As she moves about the International Space Station while narrating this video, you can see how fun it is to spin, dive, tumble whenever you please. At one point (14:49 minutes in), Williams decides to drop in on a Japanese colleague. With one light push, she whooshes down a chute like Alice dropping through that hole in Wonderland, and then comes roaring back, one arm extended, crying "Superman!"
And finally, there's "The Cupola." On this hodgepodge of a space hotel/laboratory, there's a room I can only dream of: a perch, where you can sit (sorry, float) surrounded by big, side-to-side windows all facing toward the Earth, where you can gaze down at deserts, thunderstorms, city lights, mountains and continents passing slowly by, or if you like, you can shift your gaze to the edge, to the giant curve of the Earth, thinly wrapped by a whisper-thin halo of air. It's so beautiful.

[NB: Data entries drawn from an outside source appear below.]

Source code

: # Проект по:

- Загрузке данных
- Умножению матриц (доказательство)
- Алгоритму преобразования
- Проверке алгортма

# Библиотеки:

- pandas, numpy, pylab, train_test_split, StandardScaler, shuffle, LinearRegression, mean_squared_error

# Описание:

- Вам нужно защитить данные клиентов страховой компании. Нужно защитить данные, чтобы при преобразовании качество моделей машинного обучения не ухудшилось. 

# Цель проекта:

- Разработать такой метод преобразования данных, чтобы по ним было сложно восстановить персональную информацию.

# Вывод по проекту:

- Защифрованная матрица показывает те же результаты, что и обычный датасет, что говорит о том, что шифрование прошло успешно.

So take a look at this video, a guided tour from Williams, last year's commander of the International Space Station (she's back on Earth now). It's 25 minutes long. If you don't have that kind of time, the first 3 1/2 minutes are a treat: That's when you get a feel for no ups, no downs, get to visit sleeping quarters and watch a remarkable spacewoman behave so gracefully, it's like she was born weightless.